In October 2017, HHS extended the logic of the Hobby Lobby holding when it issued an interim rule allowing larger, publicly traded companies to exempt themselves from the contraceptive mandate based on “sincerely held religious beliefs.” A second parallel interim rule created a moral exemption for some publicly traded companies. When Pennsylvania challenged these interim rules in federal court before Judge Beetlestone, she barred them from taking effect, just as she has now barred the final rules.
Supporters of HHS’s recent rules praise them on grounds of religious freedom. Mark Rienzi, president of the Becket Fund for Religious Liberty, has praised the rules as a victory in a “long, unnecessary culture war.” Rienzi’s organization represents the Little Sisters of the Poor, a nonprofit Catholic organization dedicated to care for the elderly, which fought HHS in court during the Obama Administration to get the Little Sisters an exemption from the contraceptive mandate.

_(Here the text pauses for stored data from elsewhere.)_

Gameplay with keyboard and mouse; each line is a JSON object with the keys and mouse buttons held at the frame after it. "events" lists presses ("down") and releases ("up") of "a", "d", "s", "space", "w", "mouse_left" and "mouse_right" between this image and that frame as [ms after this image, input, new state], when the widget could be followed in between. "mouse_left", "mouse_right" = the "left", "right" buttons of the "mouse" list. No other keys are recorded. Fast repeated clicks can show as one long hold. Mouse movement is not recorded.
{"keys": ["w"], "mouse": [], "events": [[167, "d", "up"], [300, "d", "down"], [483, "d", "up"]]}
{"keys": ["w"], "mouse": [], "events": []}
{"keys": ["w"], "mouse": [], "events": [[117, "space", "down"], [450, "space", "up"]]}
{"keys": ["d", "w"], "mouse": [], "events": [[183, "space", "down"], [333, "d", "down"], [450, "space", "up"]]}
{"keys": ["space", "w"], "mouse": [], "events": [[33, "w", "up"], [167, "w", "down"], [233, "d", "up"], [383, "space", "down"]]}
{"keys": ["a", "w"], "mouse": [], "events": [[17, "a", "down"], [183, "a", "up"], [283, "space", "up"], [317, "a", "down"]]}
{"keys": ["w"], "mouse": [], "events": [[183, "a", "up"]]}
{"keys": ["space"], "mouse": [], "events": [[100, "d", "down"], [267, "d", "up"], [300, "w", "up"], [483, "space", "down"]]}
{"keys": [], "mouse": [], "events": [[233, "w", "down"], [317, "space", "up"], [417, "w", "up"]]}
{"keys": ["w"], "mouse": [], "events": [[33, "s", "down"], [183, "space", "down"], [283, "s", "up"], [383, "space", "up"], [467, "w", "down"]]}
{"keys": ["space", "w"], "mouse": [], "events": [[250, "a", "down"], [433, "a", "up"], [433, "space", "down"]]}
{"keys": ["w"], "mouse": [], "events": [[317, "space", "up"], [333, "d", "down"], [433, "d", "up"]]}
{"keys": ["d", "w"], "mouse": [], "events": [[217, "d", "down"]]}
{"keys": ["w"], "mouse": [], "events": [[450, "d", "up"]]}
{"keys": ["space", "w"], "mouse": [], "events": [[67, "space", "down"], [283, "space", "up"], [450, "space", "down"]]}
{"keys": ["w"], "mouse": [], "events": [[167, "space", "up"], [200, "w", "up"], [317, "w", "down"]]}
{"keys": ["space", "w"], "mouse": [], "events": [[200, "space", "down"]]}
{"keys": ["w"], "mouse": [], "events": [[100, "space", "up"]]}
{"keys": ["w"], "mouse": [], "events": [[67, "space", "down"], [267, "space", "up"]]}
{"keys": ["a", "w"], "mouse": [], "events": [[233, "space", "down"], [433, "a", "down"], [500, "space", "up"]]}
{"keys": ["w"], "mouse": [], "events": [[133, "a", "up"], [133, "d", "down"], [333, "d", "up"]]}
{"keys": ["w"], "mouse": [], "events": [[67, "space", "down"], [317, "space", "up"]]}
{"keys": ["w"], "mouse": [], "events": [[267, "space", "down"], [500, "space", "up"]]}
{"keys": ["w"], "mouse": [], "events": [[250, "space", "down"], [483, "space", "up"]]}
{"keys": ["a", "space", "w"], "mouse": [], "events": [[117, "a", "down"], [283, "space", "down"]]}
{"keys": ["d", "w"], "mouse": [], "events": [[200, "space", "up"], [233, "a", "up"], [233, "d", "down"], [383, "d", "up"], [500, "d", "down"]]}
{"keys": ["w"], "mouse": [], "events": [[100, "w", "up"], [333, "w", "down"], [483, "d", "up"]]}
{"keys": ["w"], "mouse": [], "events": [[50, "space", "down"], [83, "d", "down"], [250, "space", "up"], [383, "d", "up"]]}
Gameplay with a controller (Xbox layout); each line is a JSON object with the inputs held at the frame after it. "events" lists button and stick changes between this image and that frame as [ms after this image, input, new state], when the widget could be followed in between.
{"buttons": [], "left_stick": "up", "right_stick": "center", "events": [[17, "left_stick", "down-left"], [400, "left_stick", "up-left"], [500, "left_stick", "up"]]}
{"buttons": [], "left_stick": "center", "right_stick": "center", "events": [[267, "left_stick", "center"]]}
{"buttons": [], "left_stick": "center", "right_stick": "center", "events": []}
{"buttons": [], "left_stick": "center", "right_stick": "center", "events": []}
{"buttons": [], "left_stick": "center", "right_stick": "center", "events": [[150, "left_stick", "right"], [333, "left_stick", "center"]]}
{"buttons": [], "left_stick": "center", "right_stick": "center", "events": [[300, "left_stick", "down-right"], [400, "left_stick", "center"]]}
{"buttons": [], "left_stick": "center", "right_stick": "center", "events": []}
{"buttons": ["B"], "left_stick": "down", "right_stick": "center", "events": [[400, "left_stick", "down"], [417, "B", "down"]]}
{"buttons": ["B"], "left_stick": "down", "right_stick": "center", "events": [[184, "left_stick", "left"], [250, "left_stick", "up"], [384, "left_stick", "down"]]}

In a statement following Judge Beetlestone’s decision, HHS spokesperson Caitlin Oakley also focused on freedom of religion when she reportedly said that no American “should be forced to violate his or her own conscience in order to abide by the laws and regulations governing our health care system.” She reaffirmed the Trump Administration’s “commitment to upholding the freedoms afforded all Americans under our Constitution.”
Yet the freedom the rules give to businesses would have come at the expense of women’s access to contraception. HHS has predicted that the rules may affect contraceptive coverage for 6,400 women, but that estimate is not exact, and the agency has stated that as many as 127,000 women could be impacted. According to HHS, these numbers represent a “small fraction of the 165 million women in the U.S.”
The small proportion of women affected, however, did not persuade Judge Beetlestone. She noted that, irrespective of the numbers, some “women will likely forgo contraceptive services or seek out less expensive and less effective types of contraceptive services in the absence of no-cost insurance coverage.”
Shortly after the rules were published, opponents of the rules had expressed concerns about their impact. Louise Melling, deputy legal director of the American Civil Liberties Union, argued that the Trump Administration policy represented “a chilling return to the days when the government treated women’s sexuality, and thus contraception, as immoral, perpetuating harmful stereotypes that have long been used to discriminate against women.”
In addition, some health care providers opposed the Trump Administration rules on the ground that providing no-cost contraceptive coverage makes medical sense. In a joint statement, a coalition representing American primary care providers pointed out that cost-free contraceptive coverage strengthens “the economic health of the nation by saving money for taxpayers and state and federal governments.” The coalition also expressed fears that the moral exemption rule would have a slippery slope effect, opening the door to the possibility that businesses and medical care providers could be allowed to opt out of other medical services such as immunizations.
HHS’s recent final rules were published on November 15, 2018 and were originally scheduled to take effect January 14, 2019. Although the ACA itself currently faces legal challenges, HHS has stated that it will continue “administering and enforcing all aspects of the ACA as it had before.” At least for now, the Obama-era contraceptive coverage requirements are here to stay.